Immune System Alterations in Multiple Myeloma: Molecular Mechanisms and Therapeutic Strategies to Reverse Immunosuppression

Abstract

Immunosuppression is a common feature of multiple myeloma (MM) patients and has been associated with disease evolution from its precursor stages. MM cells promote immunosuppressive effects due to both the secretion of soluble factors, which inhibit the function of immune effector cells, and the recruitment of immunosuppressive populations. Alterations in the expression of surface molecules are also responsible for immunosuppression. In this scenario, immunotherapy, as is the case of immunotherapeutic monoclonal antibodies (mAbs), aims to boost the immune system against tumor cells. In fact, mAbs exert part of their cytotoxic effects through different cellular and soluble immune components and, therefore, patients' immunosuppressive status could reduce their efficacy. Here, we will expose the alterations observed in symptomatic MM, as compared to its precursor stages and healthy subjects, in the main immune populations, especially the inhibition of effector cells and the activation of immunosuppressive populations. Additionally, we will revise the mechanisms responsible for all these alterations, including the interplay between MM cells and immune cells and the interactions among immune cells themselves. We will also summarize the main mechanisms of action of the four mAbs approved so far for the treatment of MM. Finally, we will discuss the potential immune-stimulating effects of non-immunotherapeutic drugs, which could enhance the efficacy of immunotherapeutic treatments.
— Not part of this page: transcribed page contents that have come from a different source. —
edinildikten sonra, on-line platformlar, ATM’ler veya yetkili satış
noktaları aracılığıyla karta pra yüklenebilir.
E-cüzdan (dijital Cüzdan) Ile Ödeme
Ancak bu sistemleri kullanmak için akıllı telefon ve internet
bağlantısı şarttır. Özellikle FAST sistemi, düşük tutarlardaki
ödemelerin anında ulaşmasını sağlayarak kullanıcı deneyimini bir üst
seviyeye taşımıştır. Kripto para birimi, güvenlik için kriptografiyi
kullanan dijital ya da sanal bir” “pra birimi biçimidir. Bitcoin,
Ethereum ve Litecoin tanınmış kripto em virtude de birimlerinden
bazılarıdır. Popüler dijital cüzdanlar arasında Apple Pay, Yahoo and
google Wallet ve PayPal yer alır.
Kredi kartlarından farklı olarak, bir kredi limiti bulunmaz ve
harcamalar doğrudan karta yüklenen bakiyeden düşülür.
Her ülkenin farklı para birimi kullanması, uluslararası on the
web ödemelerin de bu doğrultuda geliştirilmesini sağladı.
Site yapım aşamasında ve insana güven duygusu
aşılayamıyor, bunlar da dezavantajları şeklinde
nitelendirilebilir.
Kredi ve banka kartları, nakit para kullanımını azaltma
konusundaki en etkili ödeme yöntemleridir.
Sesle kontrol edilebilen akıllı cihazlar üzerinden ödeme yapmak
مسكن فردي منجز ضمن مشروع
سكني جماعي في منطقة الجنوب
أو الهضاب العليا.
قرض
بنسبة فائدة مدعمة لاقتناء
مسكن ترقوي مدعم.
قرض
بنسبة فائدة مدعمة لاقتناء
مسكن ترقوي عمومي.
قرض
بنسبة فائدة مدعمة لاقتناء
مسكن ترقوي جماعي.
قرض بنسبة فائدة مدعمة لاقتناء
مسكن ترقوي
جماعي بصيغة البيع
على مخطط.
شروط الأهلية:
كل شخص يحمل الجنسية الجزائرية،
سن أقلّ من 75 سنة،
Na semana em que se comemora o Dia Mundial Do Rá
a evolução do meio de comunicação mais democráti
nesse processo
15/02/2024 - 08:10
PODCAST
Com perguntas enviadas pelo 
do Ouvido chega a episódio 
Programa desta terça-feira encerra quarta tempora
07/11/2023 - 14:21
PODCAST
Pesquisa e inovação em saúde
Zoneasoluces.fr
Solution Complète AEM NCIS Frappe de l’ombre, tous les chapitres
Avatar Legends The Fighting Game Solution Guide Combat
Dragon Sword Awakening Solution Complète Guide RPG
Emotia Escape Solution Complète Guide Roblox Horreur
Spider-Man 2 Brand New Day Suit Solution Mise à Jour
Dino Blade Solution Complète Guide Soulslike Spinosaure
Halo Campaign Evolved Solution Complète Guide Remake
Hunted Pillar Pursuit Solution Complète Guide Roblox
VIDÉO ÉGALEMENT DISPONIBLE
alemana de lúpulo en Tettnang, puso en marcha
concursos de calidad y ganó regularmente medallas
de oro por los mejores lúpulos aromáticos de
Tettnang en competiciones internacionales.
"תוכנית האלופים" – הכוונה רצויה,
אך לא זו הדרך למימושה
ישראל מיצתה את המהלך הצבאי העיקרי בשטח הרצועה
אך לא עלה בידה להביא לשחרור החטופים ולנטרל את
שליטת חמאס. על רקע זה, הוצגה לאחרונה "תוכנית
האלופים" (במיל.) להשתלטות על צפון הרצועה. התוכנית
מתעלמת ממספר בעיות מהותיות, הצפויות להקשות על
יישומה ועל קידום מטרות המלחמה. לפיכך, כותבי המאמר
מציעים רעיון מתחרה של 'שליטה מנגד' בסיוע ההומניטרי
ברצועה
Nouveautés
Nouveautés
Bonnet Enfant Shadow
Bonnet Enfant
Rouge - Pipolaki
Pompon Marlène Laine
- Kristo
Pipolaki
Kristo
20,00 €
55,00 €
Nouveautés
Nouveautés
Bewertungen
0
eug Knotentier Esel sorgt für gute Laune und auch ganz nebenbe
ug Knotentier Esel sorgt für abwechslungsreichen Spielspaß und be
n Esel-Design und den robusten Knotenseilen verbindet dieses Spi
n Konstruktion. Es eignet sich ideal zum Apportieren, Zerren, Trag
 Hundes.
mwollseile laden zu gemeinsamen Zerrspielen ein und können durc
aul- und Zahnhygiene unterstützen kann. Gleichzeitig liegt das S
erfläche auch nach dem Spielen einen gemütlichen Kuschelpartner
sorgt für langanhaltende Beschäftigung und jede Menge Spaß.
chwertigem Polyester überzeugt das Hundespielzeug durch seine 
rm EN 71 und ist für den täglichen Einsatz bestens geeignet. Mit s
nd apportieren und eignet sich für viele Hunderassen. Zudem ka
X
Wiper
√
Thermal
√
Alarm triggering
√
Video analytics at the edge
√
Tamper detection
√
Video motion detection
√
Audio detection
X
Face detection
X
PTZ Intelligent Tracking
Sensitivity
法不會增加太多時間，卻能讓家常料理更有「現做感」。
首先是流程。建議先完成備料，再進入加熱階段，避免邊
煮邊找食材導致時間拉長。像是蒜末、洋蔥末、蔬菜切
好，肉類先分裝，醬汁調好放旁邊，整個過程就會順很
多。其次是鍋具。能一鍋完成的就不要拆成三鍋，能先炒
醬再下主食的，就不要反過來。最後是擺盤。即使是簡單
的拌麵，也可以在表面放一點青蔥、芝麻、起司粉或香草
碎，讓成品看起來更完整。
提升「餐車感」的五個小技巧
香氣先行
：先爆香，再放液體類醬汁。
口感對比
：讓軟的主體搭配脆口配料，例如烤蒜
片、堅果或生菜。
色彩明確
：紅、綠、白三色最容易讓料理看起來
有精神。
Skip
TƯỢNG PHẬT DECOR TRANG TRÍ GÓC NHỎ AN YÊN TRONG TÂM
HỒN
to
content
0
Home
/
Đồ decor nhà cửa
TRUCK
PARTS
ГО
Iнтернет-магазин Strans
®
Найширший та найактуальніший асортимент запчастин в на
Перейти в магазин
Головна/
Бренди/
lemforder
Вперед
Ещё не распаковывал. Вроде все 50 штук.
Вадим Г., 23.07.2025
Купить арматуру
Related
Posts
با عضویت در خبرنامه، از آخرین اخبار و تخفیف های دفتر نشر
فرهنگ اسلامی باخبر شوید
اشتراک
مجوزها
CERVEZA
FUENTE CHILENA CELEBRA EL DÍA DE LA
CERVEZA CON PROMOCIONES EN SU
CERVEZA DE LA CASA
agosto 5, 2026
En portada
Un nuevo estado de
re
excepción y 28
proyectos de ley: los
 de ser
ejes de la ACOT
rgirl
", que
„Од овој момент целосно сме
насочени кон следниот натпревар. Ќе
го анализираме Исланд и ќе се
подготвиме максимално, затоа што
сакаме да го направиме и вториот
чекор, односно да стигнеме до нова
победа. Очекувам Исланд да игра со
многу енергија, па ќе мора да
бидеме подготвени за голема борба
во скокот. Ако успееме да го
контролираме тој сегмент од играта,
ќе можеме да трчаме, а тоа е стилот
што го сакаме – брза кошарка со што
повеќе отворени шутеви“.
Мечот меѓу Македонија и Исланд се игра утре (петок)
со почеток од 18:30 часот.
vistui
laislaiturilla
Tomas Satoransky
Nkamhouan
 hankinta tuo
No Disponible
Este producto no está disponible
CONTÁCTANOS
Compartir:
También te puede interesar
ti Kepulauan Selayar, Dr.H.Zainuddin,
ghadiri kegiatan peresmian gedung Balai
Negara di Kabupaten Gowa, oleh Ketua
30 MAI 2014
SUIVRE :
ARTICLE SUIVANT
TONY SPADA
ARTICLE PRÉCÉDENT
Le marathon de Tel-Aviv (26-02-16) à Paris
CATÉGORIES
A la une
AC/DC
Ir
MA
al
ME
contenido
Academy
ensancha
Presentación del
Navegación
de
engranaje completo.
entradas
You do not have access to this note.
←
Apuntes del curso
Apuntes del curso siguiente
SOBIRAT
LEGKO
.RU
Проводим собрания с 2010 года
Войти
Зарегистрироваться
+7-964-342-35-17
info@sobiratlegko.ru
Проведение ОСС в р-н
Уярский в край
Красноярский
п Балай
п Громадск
Keywords: immune stimulating drugs; immune system; immunosuppression; monoclonal antibodies; multiple myeloma.

Figure 1

Schematic representation of the main immune system alterations described in multiple myeloma (MM) patients. Briefly, T and natural killer (NK) cells are inhibited through both soluble factors and cell-to-cell contacts with either myeloma cells or other immune cell populations. Grey arrows refer to receptor-ligand union, green arrows stand for activation whereas red bar-headed lines indicate inhibition. Regarding soluble factors, squares refer to tryptophan, pentagons to kynurenine, spiked circles to adenosine (ADO) and triangles to arginine. TAM: tumor associated macrophages; Treg: regulatory T lymphocytes; MDSC: myeloid derived suppressor cells; IDO: indoleamine-2,3-dioxygenase.

Figure 2

Principal mechanisms of action of the three naked mAbs (elotuzumab, daratumumab and isatuximab) and the ADC (belantamab mafodotin) approved for the treatment of MM.